Publication information
- Publisher: DC Comics
- First appearance: DC Comics Presents #26 (October 1980)
- Created by: Marv Wolfman George Pérez

In-story information
- Species: Human
- Team affiliations: S.T.A.R. Labs Teen Titans
- Abilities: Genius-level intellect

= Silas Stone =

Fictional character appearing in DC Comics

Silas Stone is a character appearing in American comic books published by DC Comics. He is the father of Cyborg and the creator of Titans Tower. Silas Stone first appeared in DC Comics Presents #26 and was created by Marv Wolfman and George Pérez.

Silas Stone has been featured in several adaptations, first appearing in several animated series. Actor Joe Morton portrayed the character in the DC Extended Universe films Batman v Superman: Dawn of Justice, Justice League, and its director's cut Zack Snyder's Justice League. Phil Morris portrays the character in the Doom Patrol television series on DC Universe and HBO Max.

==Fictional character biography==
===Pre-Crisis===
Silas Stone is a scientist who formerly worked at S.T.A.R. Labs and is the father of Victor Stone. When Victor was in high school, he was mauled by an alien creature that emerged from an interdimensional portal at S.T.A.R. Labs, forcing Silas to convert Victor into a cyborg to save his life. Victor comes to resent Silas due to his transformation, which Silas attempts to mend by building Titans Tower for the Teen Titans.
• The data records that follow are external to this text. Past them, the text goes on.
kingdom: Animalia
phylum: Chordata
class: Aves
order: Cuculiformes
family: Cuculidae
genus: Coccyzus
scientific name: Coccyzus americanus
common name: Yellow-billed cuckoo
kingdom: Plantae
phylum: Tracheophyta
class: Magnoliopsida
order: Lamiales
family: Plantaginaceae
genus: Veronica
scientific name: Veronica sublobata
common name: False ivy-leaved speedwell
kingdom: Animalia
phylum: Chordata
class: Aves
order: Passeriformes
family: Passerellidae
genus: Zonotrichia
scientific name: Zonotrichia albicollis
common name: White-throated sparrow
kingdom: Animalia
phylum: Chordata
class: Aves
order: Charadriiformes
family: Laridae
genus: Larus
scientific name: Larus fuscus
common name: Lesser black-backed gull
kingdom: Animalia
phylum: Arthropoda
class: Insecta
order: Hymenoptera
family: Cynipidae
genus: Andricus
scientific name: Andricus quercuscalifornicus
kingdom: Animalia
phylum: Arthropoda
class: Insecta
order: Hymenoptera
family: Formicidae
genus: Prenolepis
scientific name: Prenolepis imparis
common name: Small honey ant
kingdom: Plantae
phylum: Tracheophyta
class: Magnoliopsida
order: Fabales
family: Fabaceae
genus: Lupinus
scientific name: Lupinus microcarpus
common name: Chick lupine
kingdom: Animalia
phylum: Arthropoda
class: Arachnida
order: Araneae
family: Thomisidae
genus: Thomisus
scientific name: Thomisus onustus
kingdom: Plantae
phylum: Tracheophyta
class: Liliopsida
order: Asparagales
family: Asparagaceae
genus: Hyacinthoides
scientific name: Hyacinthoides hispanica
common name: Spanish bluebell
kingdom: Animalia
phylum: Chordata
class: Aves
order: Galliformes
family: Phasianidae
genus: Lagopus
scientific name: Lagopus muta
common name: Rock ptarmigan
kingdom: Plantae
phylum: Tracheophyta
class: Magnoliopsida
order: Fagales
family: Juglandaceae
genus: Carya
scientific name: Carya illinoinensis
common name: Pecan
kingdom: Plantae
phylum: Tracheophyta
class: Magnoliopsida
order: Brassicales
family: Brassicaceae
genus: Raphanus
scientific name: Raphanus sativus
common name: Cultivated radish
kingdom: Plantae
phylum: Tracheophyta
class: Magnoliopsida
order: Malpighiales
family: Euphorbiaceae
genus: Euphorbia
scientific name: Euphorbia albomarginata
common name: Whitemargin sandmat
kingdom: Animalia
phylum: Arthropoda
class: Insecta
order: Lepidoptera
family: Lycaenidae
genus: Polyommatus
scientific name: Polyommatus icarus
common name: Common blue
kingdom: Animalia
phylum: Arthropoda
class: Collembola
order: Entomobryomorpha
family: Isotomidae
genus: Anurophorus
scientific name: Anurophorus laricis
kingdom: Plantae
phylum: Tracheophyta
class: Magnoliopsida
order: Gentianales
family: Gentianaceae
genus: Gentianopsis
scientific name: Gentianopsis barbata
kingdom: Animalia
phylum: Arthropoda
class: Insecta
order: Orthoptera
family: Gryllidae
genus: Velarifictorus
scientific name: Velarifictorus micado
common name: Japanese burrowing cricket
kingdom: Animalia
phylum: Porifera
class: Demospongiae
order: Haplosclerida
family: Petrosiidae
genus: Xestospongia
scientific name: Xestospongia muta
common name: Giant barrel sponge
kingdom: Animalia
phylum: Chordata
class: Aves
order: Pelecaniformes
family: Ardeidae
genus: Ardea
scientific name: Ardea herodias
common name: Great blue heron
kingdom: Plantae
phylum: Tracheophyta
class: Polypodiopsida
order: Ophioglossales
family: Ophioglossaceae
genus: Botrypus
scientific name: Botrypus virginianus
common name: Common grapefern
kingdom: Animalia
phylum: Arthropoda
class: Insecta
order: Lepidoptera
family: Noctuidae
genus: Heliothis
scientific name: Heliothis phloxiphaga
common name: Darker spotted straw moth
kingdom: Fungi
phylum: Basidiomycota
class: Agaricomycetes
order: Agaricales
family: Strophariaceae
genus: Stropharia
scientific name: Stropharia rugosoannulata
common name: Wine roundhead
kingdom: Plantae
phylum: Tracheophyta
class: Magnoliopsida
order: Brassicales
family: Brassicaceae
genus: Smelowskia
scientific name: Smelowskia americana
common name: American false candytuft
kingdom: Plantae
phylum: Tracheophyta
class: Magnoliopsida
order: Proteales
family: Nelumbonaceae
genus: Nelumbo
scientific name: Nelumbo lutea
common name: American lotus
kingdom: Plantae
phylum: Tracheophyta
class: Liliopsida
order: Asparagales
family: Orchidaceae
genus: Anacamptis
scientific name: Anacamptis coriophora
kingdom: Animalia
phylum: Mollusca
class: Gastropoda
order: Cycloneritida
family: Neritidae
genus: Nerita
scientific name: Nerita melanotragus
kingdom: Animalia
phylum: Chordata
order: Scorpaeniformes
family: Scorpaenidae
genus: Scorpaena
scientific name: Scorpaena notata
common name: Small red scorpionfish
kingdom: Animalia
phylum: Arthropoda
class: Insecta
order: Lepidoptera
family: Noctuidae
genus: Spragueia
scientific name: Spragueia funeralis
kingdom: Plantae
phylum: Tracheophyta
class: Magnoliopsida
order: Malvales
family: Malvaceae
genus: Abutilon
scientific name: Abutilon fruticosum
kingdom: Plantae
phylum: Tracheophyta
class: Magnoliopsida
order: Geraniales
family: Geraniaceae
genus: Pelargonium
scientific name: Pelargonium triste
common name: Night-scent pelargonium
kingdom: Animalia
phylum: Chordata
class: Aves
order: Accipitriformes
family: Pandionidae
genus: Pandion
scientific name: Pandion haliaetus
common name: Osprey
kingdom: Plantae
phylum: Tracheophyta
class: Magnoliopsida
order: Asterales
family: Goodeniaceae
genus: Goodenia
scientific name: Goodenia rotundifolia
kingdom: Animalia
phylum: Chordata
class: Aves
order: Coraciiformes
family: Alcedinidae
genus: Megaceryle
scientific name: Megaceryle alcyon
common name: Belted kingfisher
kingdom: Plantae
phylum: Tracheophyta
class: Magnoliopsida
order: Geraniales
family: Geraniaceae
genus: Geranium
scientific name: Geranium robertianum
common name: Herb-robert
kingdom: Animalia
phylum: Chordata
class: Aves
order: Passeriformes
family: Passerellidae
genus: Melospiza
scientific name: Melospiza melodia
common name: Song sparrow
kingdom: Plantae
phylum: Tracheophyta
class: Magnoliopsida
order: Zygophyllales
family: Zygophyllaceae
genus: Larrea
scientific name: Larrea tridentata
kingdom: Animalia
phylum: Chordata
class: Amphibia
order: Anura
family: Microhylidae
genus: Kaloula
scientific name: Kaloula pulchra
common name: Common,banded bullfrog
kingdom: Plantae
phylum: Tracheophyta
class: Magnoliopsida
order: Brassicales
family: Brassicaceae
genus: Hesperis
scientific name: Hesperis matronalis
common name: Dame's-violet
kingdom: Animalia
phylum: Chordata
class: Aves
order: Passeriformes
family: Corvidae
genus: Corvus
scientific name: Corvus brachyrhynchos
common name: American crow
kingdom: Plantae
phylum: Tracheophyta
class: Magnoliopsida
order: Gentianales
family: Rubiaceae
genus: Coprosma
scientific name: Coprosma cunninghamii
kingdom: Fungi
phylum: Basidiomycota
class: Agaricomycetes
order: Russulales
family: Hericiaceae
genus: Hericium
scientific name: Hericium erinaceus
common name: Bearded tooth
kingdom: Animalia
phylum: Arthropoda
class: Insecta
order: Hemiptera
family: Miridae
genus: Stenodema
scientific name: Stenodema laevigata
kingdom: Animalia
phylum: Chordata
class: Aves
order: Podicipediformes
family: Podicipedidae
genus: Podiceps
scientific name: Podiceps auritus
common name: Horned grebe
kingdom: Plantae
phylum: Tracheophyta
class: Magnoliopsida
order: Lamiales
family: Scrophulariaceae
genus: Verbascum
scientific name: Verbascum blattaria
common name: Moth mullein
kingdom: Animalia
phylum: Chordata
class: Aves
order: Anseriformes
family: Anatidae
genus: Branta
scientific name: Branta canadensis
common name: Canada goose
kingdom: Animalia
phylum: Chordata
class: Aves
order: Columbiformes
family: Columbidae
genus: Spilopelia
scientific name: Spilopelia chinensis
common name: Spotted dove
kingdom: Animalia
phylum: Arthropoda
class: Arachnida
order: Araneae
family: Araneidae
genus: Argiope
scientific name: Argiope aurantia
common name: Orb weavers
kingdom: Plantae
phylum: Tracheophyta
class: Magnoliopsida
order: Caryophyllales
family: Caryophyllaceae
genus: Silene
Years later, Silas is terminally ill with radiation poisoning caused by energy from the dimensional portal; however, he manages to reconcile with Victor before dying.

=== The New 52 ===
Silas Stone is resurrected following the 2011 relaunch "The New 52", which rebooted the continuity of the DC universe. This version of Silas is a scientist at S.T.A.R. Labs in Detroit. He is studying a mysterious box when he is informed of the arrival of his son Victor, who attempts to tell him about the scholarships that he received. Silas states that Victor does not need a scholarship as he is already paying for his school, which leads to the two arguing. The box in the Justice League's possession and the box at S.T.A.R. Labs are activated, which leads to a horde of Parademons emerging and wounding Victor. Silas takes Victor to a secure room, where he is outfitted with experimental technology and briefly goes into cardiac arrest. Silas realizes that Victor is alive when he starts speaking in binary code, indicating that his repaired body is now online. When Victor awakens, he defends his father from the invading Parademons.

In Dawn of DC, Silas is revealed to have died with his consciousness being transferred into a robotic body. He later sacrifices himself to help Cyborg stop the robot Solace.

==Powers and abilities==
Silas Stone has genius-level intellect.

==In other media==
===Television===
- Silas Stone appears in Young Justice, voiced by Khary Payton. Silas was previously entrusted with studying a Father Box, which he uses to save Victor after he is mortally wounded by a Reach failsafe device. Victor blames Silas for ruining his life before they eventually reconcile.
- Silas Stone appears in Doom Patrol, portrayed by Phil Morris. This version was convinced by the Chief to save his son Victor over his wife.
- Silas Stone appears in My Adventures with Superman, voiced by Byron Marc Newsome. This version is a scientist at AmerTek Industries until he is fired by Thomas Weston for speaking out against the company's fusion reactor.

===Film===
- Silas Stone appears in the DC Animated Movie Universe films Justice League: War and The Death of Superman, voiced by Rocky Carroll.
- An alternate reality version of Silas Stone appears in Justice League: Gods and Monsters, voiced by Carl Lumbly. This version is a member of Lex Luthor's Project Fair Play, a weapons contingency program meant to counter their universe's Justice League if necessary. Silas is enlisted by Superman to unlock data from the latter's spaceship before he and his son Victor are attacked and killed by a Metal Man designed to frame Superman.
- Silas Stone appears in Batman Unlimited: Monster Mayhem, voiced by Cedric Yarbrough.
- Silas Stone appears in the films set in the DC Extended Universe, portrayed by Joe Morton.
  - Silas first appears in Batman v Superman: Dawn of Justice, in which he experiments on and converts his son Victor Stone into Cyborg using a Mother Box.
  - Silas also appears in Justice League, in which he and other scientists are captured by Steppenwolf due to their connection to a Mother Box. After the Justice League rescue him, Silas bonds with Victor while upgrading his body.
    - In the director's cut, Zack Snyder's Justice League, Silas is killed while remotely activating a Mother Box.

=== Video games ===
Silas Stone appears in Scribblenauts Unmasked: A DC Comics Adventure.